[What to produce] List every commenter username that appears in the comment thread below.
-------- Selected excerpt
For anyone curious it is called snatch

b1temy•22m ago
It's obvious in hindsight but to me its really interesting you can collect data points on the community just by chatting with them. Maybe you could guess, by appearance or behaviour or something, whether most people at the gym are university students, or gym bros, or something else.

But by chatting with them, the world seems a bit bigger. And even if you don't see them again often, or don't chat again, its just nice that you have some level of familiarity and learn new things you wouldn't know unless you chatted with them. And although sometimes you have that awkward uncomfortable short conversation, every once in a while, you make a new friend. That is life, I suppose.

Hobadee•21m ago
> activities suggested by r/Syracuse like volleyball ... require you to already have friends.

False! Find a gym with open hours and just show up! I used to do this all the time with my friends, but there were always a few people there on their own. There is always someone a couple players short for their team, so just ask around ("Hey, you need anyone else on your team?") and you'll find some people to play with. Keep coming back week after week and you'll make some friends eventually.

I assume this works equally well for most team sports that can be played casually such as basketball, soccer, and others.

throwaway894345•20m ago
> Old gay with tattoo of Osiris eye

Was this a typo or … ?

AureliusMA•15m ago
OP doesn't strike me as judgmental so probably a typo.
----------------
-------- Dataset extract
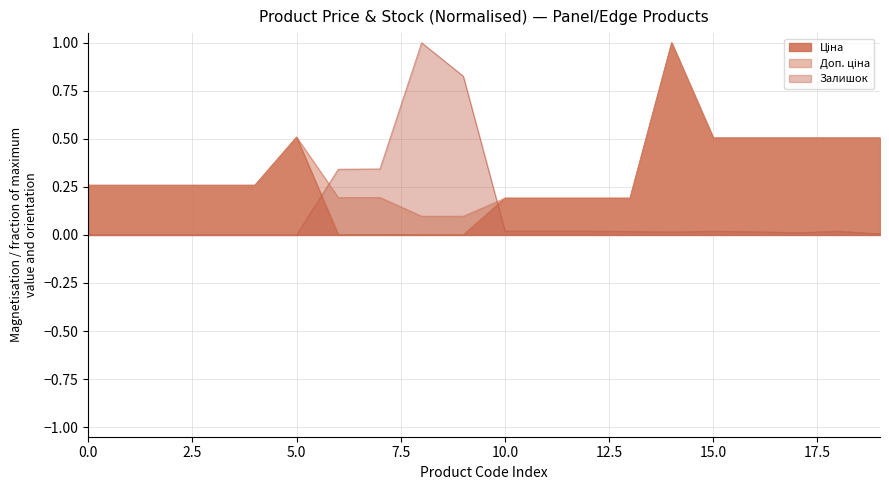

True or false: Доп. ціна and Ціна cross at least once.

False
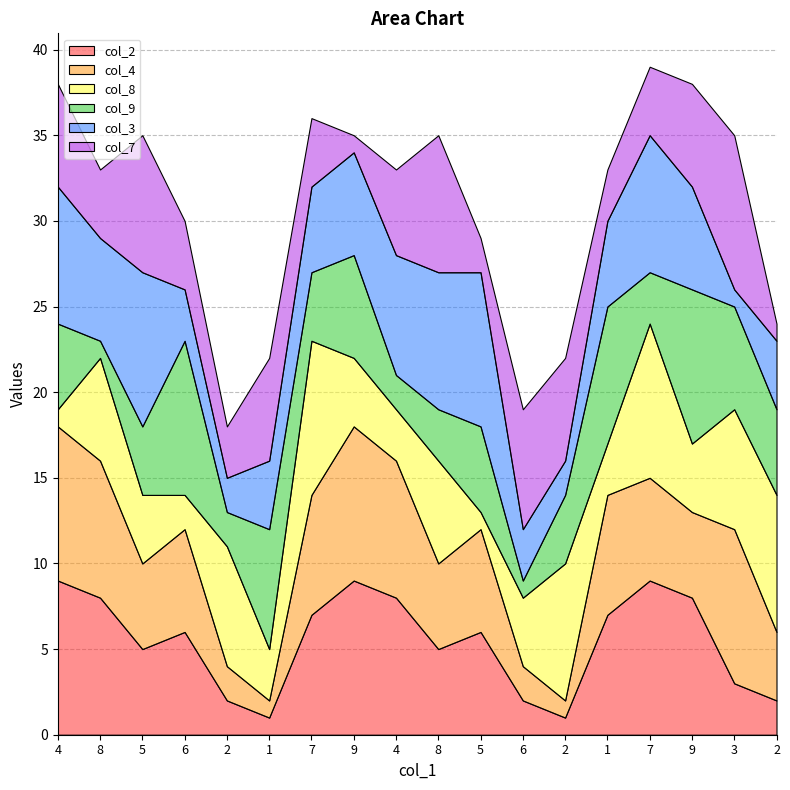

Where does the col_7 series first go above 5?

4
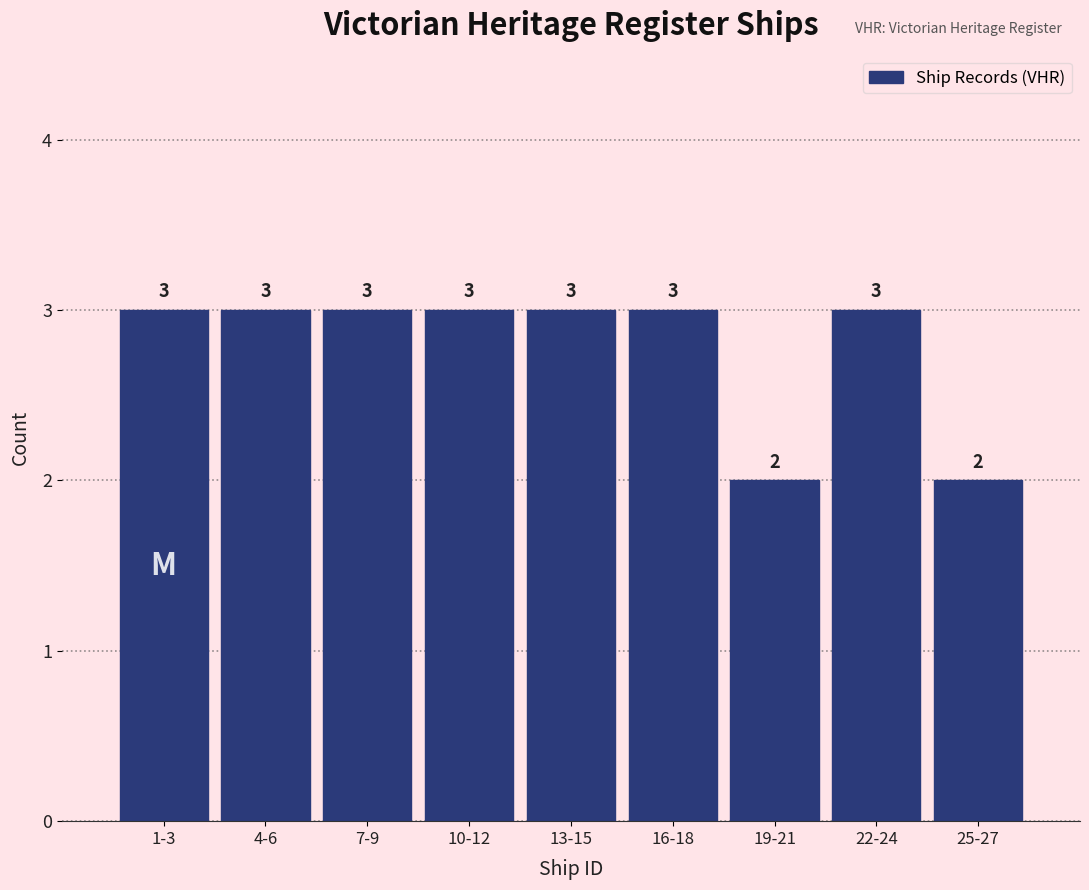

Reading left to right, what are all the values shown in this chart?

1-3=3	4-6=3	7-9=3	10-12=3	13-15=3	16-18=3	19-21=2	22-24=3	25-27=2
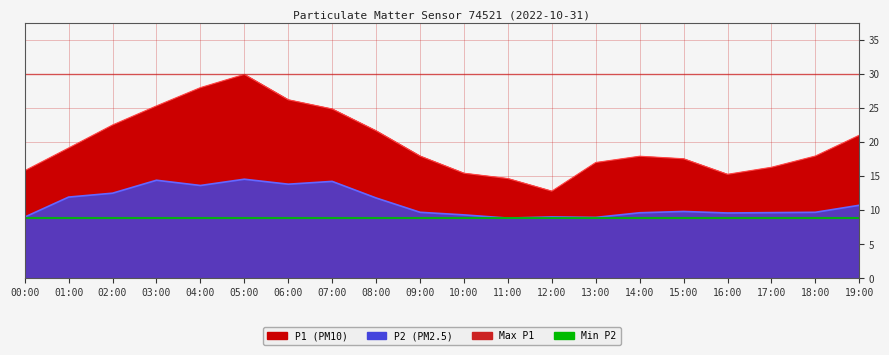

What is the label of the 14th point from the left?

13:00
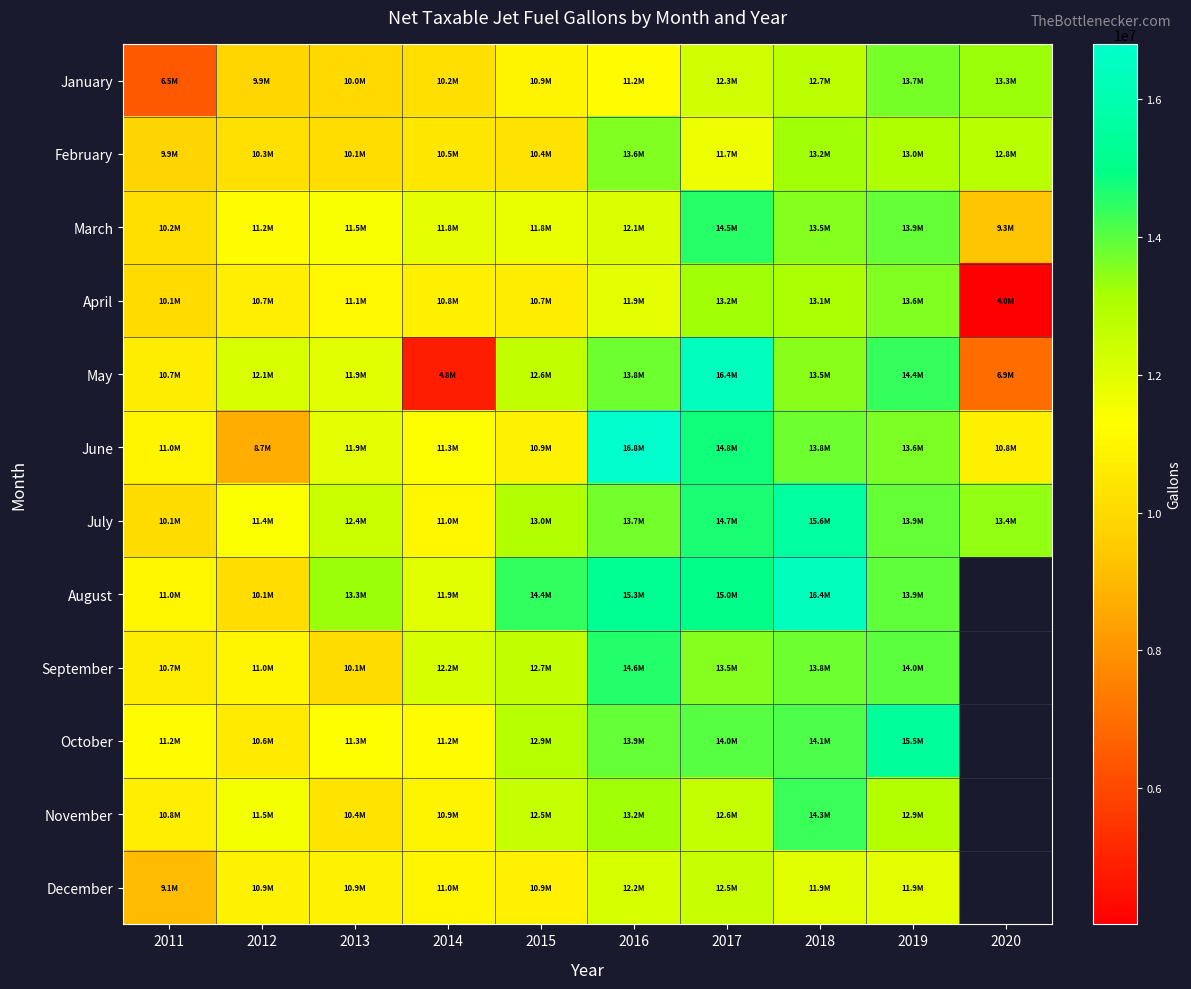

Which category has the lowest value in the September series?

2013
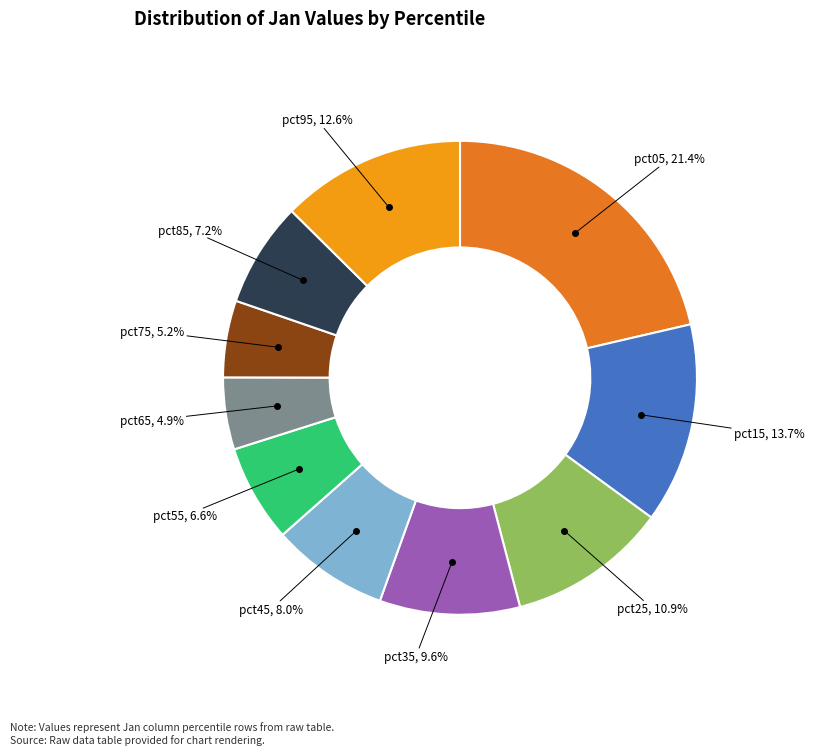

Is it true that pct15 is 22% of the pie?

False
----------------
-------- Dataset extract
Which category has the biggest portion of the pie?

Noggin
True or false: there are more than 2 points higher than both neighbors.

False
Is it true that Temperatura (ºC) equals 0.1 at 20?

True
----------------
-------- Dataset extract
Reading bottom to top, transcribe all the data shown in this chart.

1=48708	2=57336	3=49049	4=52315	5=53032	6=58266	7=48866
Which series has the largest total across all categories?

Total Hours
----------------
[Reply]
b1temy
Hobadee
throwaway894345
AureliusMA